A máquina do Senado foi sendo moldada à imagem e semelhança dessa mentalidade de donatários dos senadores. É impossível dissociar a diretoria do Senado dos presidentes que se sucederam nos cargos ou nas mesas diretoras. Todas as denúncias que se acumulam contra o ex-diretor-geral Agaciel Maia, ou contra o ex-diretor de Recursos Humanos João Carlos Zoghbi, não apagam o fato de que eles eram pessoas da confiança dos senadores que tinham funções de direção nos últimos 15 anos. Os empregos criados, os benefícios concedidos, os cargos de comissão inventados - é difícil imaginar que tudo isso tenha sido simplesmente saído da caneta de Maia, sem que um presidente da Casa, ou um membro da mesa diretora, tivesse conhecimento do acontecido. Isso se torna ainda mais improvável quando se sabe que foram beneficiados à larga parentes e amigos dos senadores.

É improvável também que Zoghbi tenha montado todo um esquema sem a tolerância dos senadores que administraram a Casa - é de se lembrar, por exemplo, que o verdadeiro "mercado negro" de cotas de passagens aéreas montado pelo ex-diretor de Recursos Humanos foi largamente utilizado pelos representantes dos Estados. Também é difícil imaginar que Agaciel Maia tivesse tanta autonomia, a ponto de ser apontado pelos senadores como o único responsável pelas centenas de "atos secretos" que se acumularam ao longo dos últimos 15 anos em sua gaveta, de conhecimento apenas dos interessados.

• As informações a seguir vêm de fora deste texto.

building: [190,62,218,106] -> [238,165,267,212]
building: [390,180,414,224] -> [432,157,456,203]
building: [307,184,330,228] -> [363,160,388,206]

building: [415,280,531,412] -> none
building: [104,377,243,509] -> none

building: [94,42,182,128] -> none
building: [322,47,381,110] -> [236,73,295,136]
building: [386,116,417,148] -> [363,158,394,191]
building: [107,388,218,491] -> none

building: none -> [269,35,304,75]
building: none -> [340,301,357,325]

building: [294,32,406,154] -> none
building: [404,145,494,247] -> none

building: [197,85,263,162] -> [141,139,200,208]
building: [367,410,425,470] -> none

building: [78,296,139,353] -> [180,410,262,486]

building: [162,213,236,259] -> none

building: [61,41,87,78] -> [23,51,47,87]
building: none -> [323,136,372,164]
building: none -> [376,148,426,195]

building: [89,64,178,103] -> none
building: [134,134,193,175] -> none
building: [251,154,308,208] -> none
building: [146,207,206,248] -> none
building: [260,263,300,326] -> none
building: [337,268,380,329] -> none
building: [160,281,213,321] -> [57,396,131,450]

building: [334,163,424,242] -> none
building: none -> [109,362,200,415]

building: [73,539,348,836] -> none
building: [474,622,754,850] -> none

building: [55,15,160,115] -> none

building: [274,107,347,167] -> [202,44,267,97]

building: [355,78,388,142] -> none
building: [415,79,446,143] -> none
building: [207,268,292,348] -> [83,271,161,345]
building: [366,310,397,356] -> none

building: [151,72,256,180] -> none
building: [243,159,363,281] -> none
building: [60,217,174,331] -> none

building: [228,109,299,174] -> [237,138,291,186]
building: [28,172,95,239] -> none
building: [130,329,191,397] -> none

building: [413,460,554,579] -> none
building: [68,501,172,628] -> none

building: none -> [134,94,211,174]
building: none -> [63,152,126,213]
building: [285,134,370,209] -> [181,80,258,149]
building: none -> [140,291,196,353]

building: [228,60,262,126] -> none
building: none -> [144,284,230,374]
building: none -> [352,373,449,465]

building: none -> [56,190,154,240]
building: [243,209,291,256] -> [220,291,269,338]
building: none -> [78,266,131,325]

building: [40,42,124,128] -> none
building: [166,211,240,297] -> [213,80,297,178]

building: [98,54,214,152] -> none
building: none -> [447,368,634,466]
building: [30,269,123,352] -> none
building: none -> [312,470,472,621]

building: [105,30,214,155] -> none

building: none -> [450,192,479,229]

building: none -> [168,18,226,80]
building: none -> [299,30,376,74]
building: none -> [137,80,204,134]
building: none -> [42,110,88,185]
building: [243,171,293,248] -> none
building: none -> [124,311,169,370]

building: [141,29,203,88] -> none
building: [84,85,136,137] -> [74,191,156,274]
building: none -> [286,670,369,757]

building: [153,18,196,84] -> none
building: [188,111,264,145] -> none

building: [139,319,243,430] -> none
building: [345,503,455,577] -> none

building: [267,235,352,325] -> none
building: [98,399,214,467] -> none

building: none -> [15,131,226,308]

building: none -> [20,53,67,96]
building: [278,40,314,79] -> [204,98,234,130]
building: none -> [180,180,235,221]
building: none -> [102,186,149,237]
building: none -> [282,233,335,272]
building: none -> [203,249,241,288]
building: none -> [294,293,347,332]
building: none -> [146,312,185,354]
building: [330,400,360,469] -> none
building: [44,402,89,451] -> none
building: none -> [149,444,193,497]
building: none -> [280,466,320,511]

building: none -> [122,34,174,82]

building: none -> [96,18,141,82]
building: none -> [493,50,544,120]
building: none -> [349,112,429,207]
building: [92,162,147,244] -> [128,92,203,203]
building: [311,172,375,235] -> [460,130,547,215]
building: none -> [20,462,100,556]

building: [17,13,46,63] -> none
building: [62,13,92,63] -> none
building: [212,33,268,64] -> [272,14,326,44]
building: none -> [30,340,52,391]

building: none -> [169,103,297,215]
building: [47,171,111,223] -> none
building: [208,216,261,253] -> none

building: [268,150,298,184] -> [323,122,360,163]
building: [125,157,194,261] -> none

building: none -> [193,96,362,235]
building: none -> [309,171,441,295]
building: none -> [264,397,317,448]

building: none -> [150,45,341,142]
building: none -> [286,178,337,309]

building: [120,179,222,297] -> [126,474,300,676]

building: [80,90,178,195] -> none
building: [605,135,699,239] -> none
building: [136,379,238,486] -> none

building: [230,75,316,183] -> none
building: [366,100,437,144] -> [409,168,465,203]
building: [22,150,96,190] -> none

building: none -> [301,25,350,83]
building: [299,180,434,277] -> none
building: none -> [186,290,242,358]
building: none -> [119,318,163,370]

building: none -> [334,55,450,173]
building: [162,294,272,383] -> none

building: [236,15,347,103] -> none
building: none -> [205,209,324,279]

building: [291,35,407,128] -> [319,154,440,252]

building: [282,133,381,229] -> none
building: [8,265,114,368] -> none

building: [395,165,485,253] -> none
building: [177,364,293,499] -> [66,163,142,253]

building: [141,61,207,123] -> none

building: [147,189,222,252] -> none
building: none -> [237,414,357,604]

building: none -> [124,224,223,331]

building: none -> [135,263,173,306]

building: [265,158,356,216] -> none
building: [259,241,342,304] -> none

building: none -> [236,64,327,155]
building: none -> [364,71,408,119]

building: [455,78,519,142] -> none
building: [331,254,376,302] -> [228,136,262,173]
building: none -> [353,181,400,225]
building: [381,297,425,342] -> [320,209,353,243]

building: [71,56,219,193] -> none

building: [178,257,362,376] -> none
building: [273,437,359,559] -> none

O atual presidente do Senado, José Sarney, mesmo lavando as mãos das muitas denúncias que envolvem a sua pessoa e membros da sua família, está definitivamente manchando uma biografia de ex-presidente da República, o primeiro civil depois de 21 anos de ditadura militar. É uma escolha sua. Todavia, o simples fato de cada denúncia expor de forma tão definitiva, até caricata, a mistura do público com o privado no Senado, tem a sua face positiva. No mínimo, quebra-se a cultura consolidada naquela Casa de que o uso de cargos públicos é um direito conferido aos senadores pelo voto. Desmistifica também a tese de que o uso da estrutura administrativa da instituição para fins políticos é a ordem natural das coisas, porque a Casa é política. E, por fim, expõe o atraso de políticos que mantém posições e privilégios nacionalmente porque detêm a hegemonia em localidades muito pobres e de populações que se equilibram na linha da pobreza, sem que seus Estados beneficiem minimamente do poder que conferem a esses políticos no cenário nacional.

A partilha de vantagens no Senado deixou de ser secreta, como foram centenas de atos assinados ao longo da última década e meia. É um bom momento para a instituição rever os seus conceitos. Os senadores que não têm o perfil patrimonialista dos que se sucedem na mesa pecaram por omissão. Os arranjos políticos internos tornaram mais cômodo para eles fingir que nada acontecia. Agora, têm a obrigação de dar agora uma satisfação à opinião pública.